Выбрать главу

Вершинин попытался вспомнить лицо заместителя главного бухгалтера из личного дела, но не смог.

— И еще одно, Зинаида Дмитриевна, — обратился он вновь к Зиминой. — На днях у вас был работник милиции Пантелеев, которого интересовало, кто из уволенных с завода в этом году не сдал заводского удостоверения.

— Был такой, — сразу вспомнила она. — Молодой паренек, суетливый немного. Его вопросы разве тоже связаны с делом об анонимках?

Вячеслава несколько покоробила подобная оценка его помощника, хотя внутренне он чувствовал правоту собеседницы.

— Нет, эти вопросы связаны с убийством на вокзале некоего Шестакова.

— Что интересует вас сейчас?

— Мы нашли более ста «подозреваемых», но не можем установить, кто из них не сдал удостоверения — по документам все как будто в порядке. Но ведь факт остается фактом — удостоверение порвано, уничтожено… Не могли бы вы нам помочь?

— У меня ведь итээровские кадры, я Пантелееву объяснила, а остальное все у Харькиной — там ваш помощник и брал сведения. Но Харькина вам ничего существенного не скажет — работает она недавно… — Зимина взяла список и бегло проглядела его. — Что ж, я смогу его вам значительно сократить, но мне нужно время.

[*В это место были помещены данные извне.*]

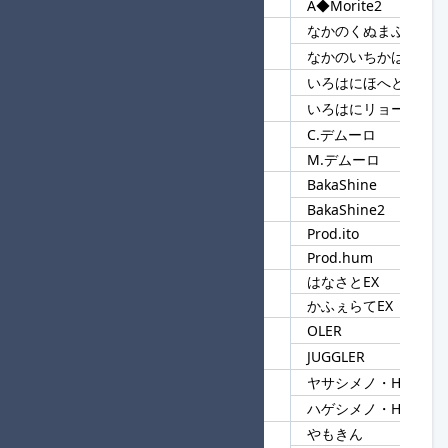
A◆Morite2
なかのくぬまぶくろ4
67
なかの
なかのいちかはいしん
いろはにほへと★進
68
いろはに
いろはにリョータ
C.デムーロ
69
デムーロ
M.デムーロ
BakaShine
70
Baka
BakaShine2
Prod.ito
71
Prod.
Prod.hum
はなさとEX
72
EX
かふぇらてEX
OLER
73
LER
JUGGLER
ヤサシメノ・H
74
・H
ハゲシメノ・H
やもきん
75
やも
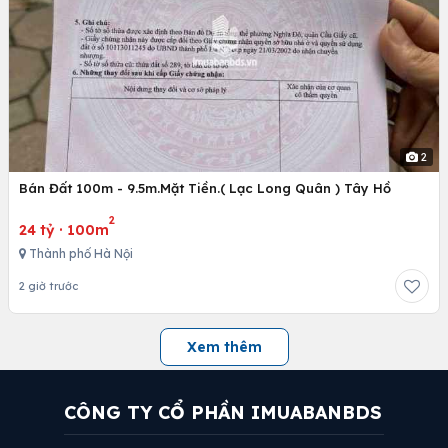
2
Bán Đất 100m - 9.5m.Mặt Tiền.( Lạc Long Quân ) Tây Hồ
2
24 tỷ
·
100m
Thành phố Hà Nội
2 giờ trước
Xem thêm
CÔNG TY CỔ PHẦN IMUABANBDS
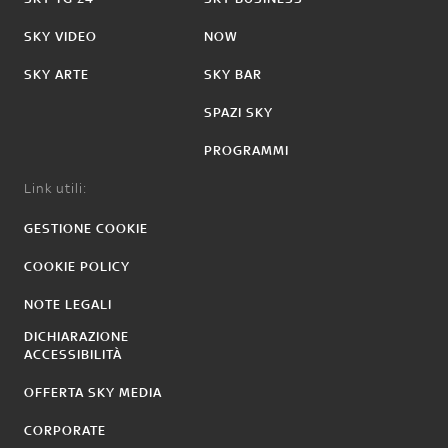
SKY VIDEO
NOW
SKY ARTE
SKY BAR
SPAZI SKY
PROGRAMMI
Link utili:
GESTIONE COOKIE
COOKIE POLICY
NOTE LEGALI
DICHIARAZIONE
ACCESSIBILITÀ
OFFERTA SKY MEDIA
CORPORATE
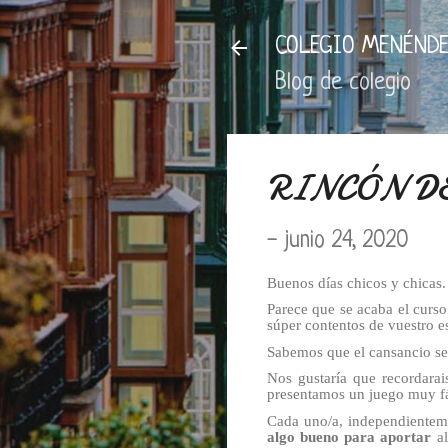
COLEGIO MENÉNDE
Blog de colegio
RINCÓN D
-
junio 24, 2020
Buenos días chicos y chicas.
Parece que se acaba el curs
súper contentos de vuestro e
Sabemos que el cansancio se 
Nos gustaría que recordara
presentamos un juego muy fá
Cada uno/a, independientemen
algo bueno para aportar
al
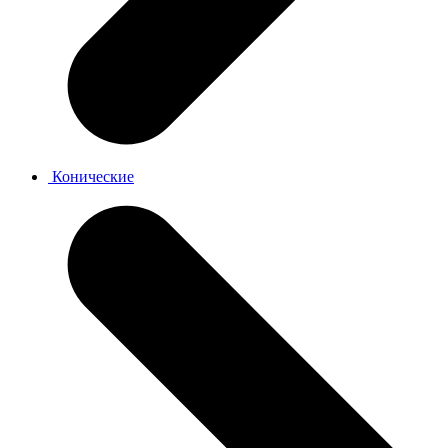
Конические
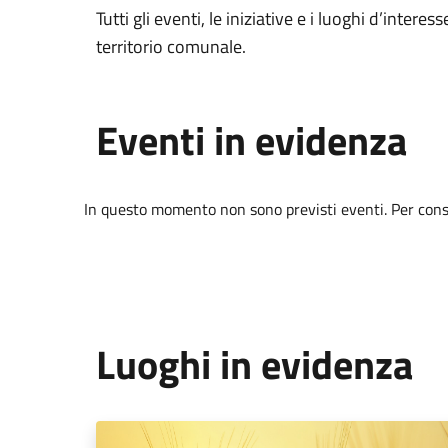
Tutti gli eventi, le iniziative e i luoghi d’interess
territorio comunale.
Eventi in evidenza
In questo momento non sono previsti eventi. Per consul
Luoghi in evidenza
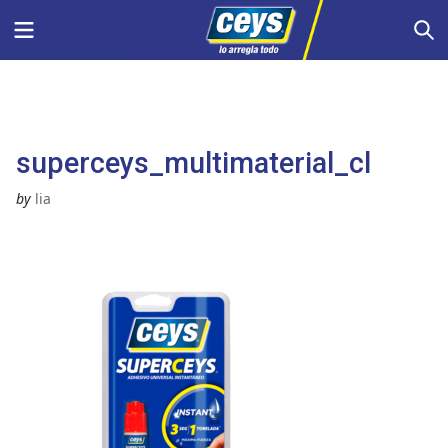
Saltar
Menu
S
al
contenido
superceys_multimaterial_cl
by
lia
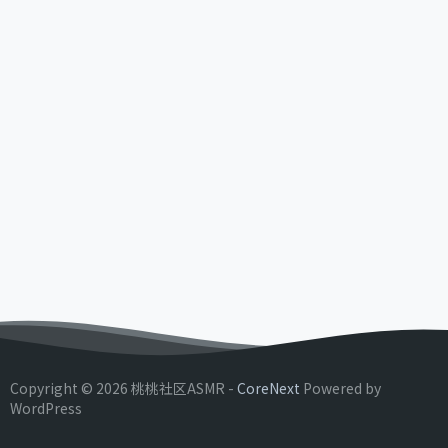
Copyright © 2026 桃桃社区ASMR -
CoreNext
Powered by
WordPress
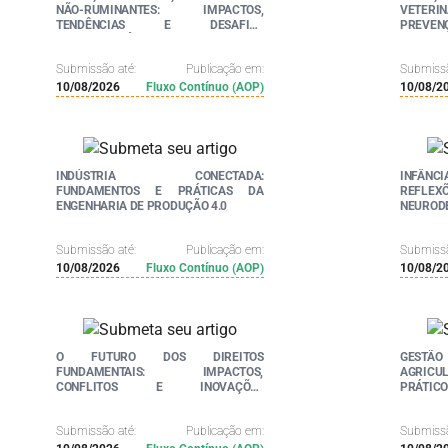
NÃO-RUMINANTES: IMPACTOS,
VETER
TENDÊNCIAS E DESAFIOS
PREVE
CONTEMPORÂNEOS - VOL. 3
APLICA
Submissão até:
Publicação em:
Submissã
10/08/2026
Fluxo Contínuo (AOP)
10/08/2
INDÚSTRIA CONECTADA:
INFÂN
FUNDAMENTOS E PRÁTICAS DA
REFLEX
ENGENHARIA DE PRODUÇÃO 4.0
NEUROD
Submissão até:
Publicação em:
Submissã
10/08/2026
Fluxo Contínuo (AOP)
10/08/2
O FUTURO DOS DIREITOS
GESTÃ
FUNDAMENTAIS: IMPACTOS,
AGRICUL
CONFLITOS E INOVAÇÕES
PRÁTICO
LEGISLATIVAS
Submissão até:
Publicação em:
Submissã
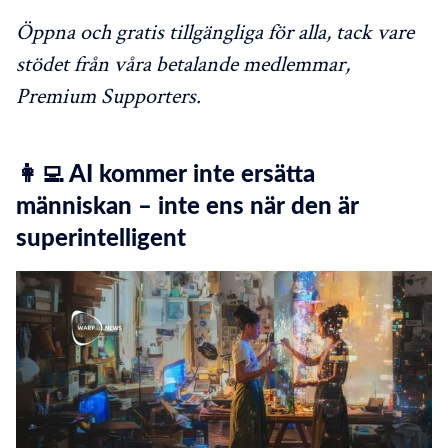
Öppna och gratis tillgängliga för alla, tack vare
stödet från våra betalande medlemmar,
Premium Supporters.
👩‍💻 AI kommer inte ersätta
människan – inte ens när den är
superintelligent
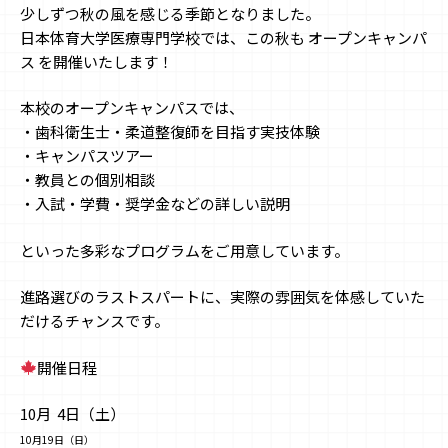
少しずつ秋の風を感じる季節となりました。
日本体育大学医療専門学校では、この秋も オープンキャンパ
ス を開催いたします！
本校のオープンキャンパスでは、
・歯科衛生士・柔道整復師を目指す実技体験
・キャンパスツアー
・教員との個別相談
・入試・学費・奨学金などの詳しい説明
といった多彩なプログラムをご用意しています。
進路選びのラストスパートに、実際の雰囲気を体感していた
だけるチャンスです。
開催日程
10
月
4
日（土）
10
月
19
日（日）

— Сколько? — не скрывая радости, выпалил Вершинин.

— Неделю по крайней мере.

— Хорошо, — согласился он. — Жду вашего звонка, а в помощь пришлю Пантелеева.

К вечеру Вячеславу удалось собрать сведения о всех пишущих машинках, среди которых упоминалась и машинка производственно-технического отдела. Нашелся акт семилетней давности. Подписями трех лиц в нем удостоверялось, что в числе других пишущая машинка производственно-технического отдела марки «Олимпия», четвертой модели, выпущенная Эрфуртским заводом пишущих машинок, пришла в негодность и подлежит списанию с баланса завода. К акту была приложена справка, удостоверяющая уничтожение всех пишущих машинок путем разукомплектования и сдачи в металлолом.

Для непосвященного произошло чудо. Разбитая на куски и сданная много лет назад в утильсырье старенькая «Олимпия» вдруг начала новую жизнь, не имеющую ничего общего со своим безупречным прошлым. Однако Вершинин в чудеса не верил. Он прекрасно понимал, что на каком-то отрезке времени по чьему-то приказу или по чьей-то халатности «мятежная» машинка избежала печальной участи. Она попала в руки, давшие ей другую жизнь.

Решив не откладывать дело в долгий ящик, Вячеслав навел через Зимину справки о лицах, подписавших акт на уничтожение. Одна из них, бухгалтер-кассир расчетного стола производственно-технического отдела Любовь Ивановна Ломтева — крупная, дородная особа, источающая резкий запах дешевой косметики, подтвердила свою подпись на документе. Поначалу ей было невдомек, чего от нее хотят, а когда поняла, с простодушным видом сказала, что при уничтожении машинок не присутствовала, а подписала акт по просьбе кладовщика.

Второй из числа подписавших несколько лет назад умер.

Третьим оказался бывший кладовщик материально-технического склада Раскокин, ушедший пять лет назад на пенсию.

Вершинин навел справки о месте жительства Раскокина и отправился по полученному адресу. Дом оказался в пяти минутах ходьбы от завода. Вячеслав поднялся лифтом на шестой этаж и позвонил. В квартире молчали. Пришлось звонить еще и еще, но с тем же успехом. Между тем чутье подсказывало ему, что там есть люди. Ему даже послышалось чье-то бормотание. Тогда Вячеслав сильно стукнул кулаком в дверь. На шум из соседней квартиры вышла заспанная женщина. С трудом сдерживая зевоту, она сказала:

— Зря стучите. Старик плохо слышит, а если и услышит, то без Ваньки и Сашки не подойдет. Молодые-то, наверное, в детский сад за сыном пошли.

— О каком старике вы говорите? — спросил Вершинин.

— Да о Раскокине, дяде Паше, Павле Фомиче. Вы ведь к нему?

— К Раскокину, — подтвердил Вячеслав. — И сколько же придется ждать Ваньку с Сашкой?

— Часок минимум. До садика полчаса езды.